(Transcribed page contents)

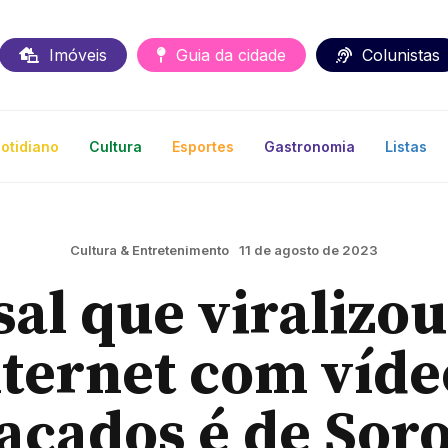
Imóveis
Guia da cidade
Colunistas
otidiano
Cultura
Esportes
Gastronomia
Listas
Cultura & Entretenimento
11 de agosto de 2023
sal que viralizou
nternet com víde
açados é de Sor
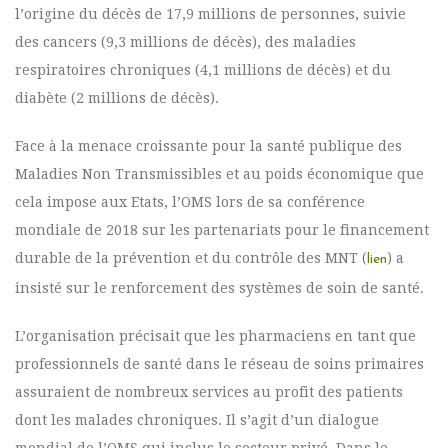
l’origine du décès de 17,9 millions de personnes, suivie
des cancers (9,3 millions de décès), des maladies
respiratoires chroniques (4,1 millions de décès) et du
diabète (2 millions de décès).
Face à la menace croissante pour la santé publique des
Maladies Non Transmissibles et au poids économique que
cela impose aux Etats, l’OMS lors de sa conférence
mondiale de 2018 sur les partenariats pour le financement
durable de la prévention et du contrôle des MNT (
) a
lien
insisté sur le renforcement des systèmes de soin de santé.
L’organisation précisait que les pharmaciens en tant que
professionnels de santé dans le réseau de soins primaires
assuraient de nombreux services au profit des patients
dont les malades chroniques. Il s’agit d’un dialogue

### The problem
Please provide a faithful transcription of all the data, pictures excluded.

### The answer
Imóveis
Guia da cidade
Colunistas
otidiano
Cultura
Esportes
Gastronomia
Listas
Cultura & Entretenimento
11 de agosto de 2023
sal que viralizou
nternet com víde
açados é de Sor
l’origine du décès de 17,9 millions de personnes, suivie
des cancers (9,3 millions de décès), des maladies
respiratoires chroniques (4,1 millions de décès) et du
diabète (2 millions de décès).
Face à la menace croissante pour la santé publique des
Maladies Non Transmissibles et au poids économique que
cela impose aux Etats, l’OMS lors de sa conférence
mondiale de 2018 sur les partenariats pour le financement
durable de la prévention et du contrôle des MNT (
) a
lien
insisté sur le renforcement des systèmes de soin de santé.
L’organisation précisait que les pharmaciens en tant que
professionnels de santé dans le réseau de soins primaires
assuraient de nombreux services au profit des patients
dont les malades chroniques. Il s’agit d’un dialogue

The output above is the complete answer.